The Super PAC that Giffords and Kelly started, in fact, has neither the words “gun” nor “control” in its name, calling itself “Americans for Responsible Solutions.” When interviewed by the West Orange Chronicle last August, Kelly stated that, “Nobody likes to be controlled” (a perhaps dubious assertion, judging from the way many people vote), and that the many gun owners who are responsible do not need to be regulated by the government.
Well, great—but none of the legislation he and Giffords are pushing contains exemptions for the “responsible” gun owners. Kelly, in other words, has just admitted that he and his ideological allies are advocating the government regulation of people who need no such regulation.
Kelly and Giffords are, of course, far from the first to try to rebrand “gun control” as “responsibility.” Mike Beard, president of the very proudly rabid forcible citizen disarmament advocacy group Coalition to Stop Gun Violence (CSGV), once wrote a piece titled “Freedom vs. Responsibility,” in which he equated “responsibility” with restrictions on gun ownership and use.
He also characterized freedom and responsibility as opposites, saying that we as a nation “must maintain a very delicate balance between these two poles.” This is without even getting into how overwhelmingly his idea of a “very delicate balance” is weighted toward his definition of “responsibility.”
And there lies the heart of the fiction these people are hoping to pass as reality. Beard—and apparently Giffords and Kelly—would have us believe that freedom and responsibility are competing interests, and that the strengthening of one must come at the cost of the weakening of the other.
This, of course, is utterly false.
Responsibility cannot exist without freedom. One cannot be responsible for one’s actions if those actions are dictated from above. Without the freedom to make choices, and to reap the rewards of those choices that are good (responsible), and to suffer the consequences of those that are bad (irresponsible), people are robbed of both freedom and responsibility.

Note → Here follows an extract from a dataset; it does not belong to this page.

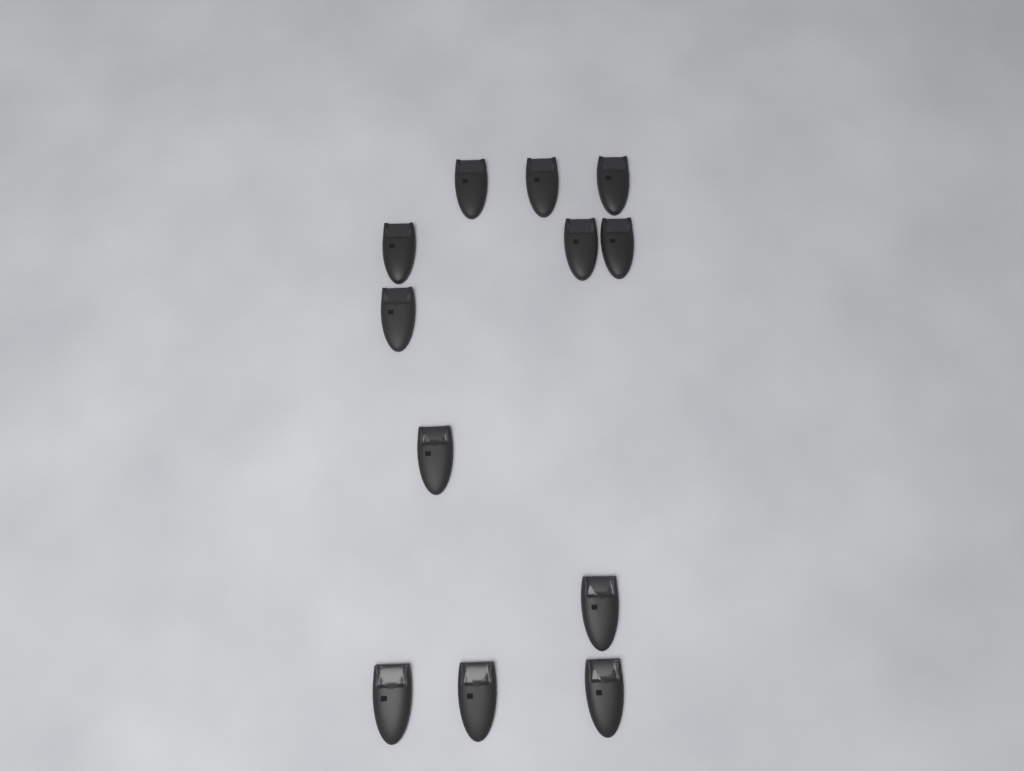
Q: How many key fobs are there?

And this is exactly how those who favor governments over people like it. They refuse to trust their fellow man with either freedom or responsibility, and would instead harness the power of an unchecked government as a substitute for personal responsibility. New restrictions on gun ownership would do nothing to increase anyone’s responsibility. In fact, they would do exactly the opposite, as people are forced to surrender the most effective means of meeting their responsibility to defend their lives, families, and liberty.
Americans are now to abdicate that responsibility and leave it in the hands of the government—except that as the courts have ruled over and over again, the police cannot be held responsible for failing to protect anyone’s life.
The gun-ban zealots have long known the value of changing their terminology to better fall in line with changing public attitudes and perceptions. The Brady Campaign to Prevent Gun Violence once called itself Handgun Control, Inc. (and at the time made no secret of their eventual agenda of an outright ban of private ownership of handguns).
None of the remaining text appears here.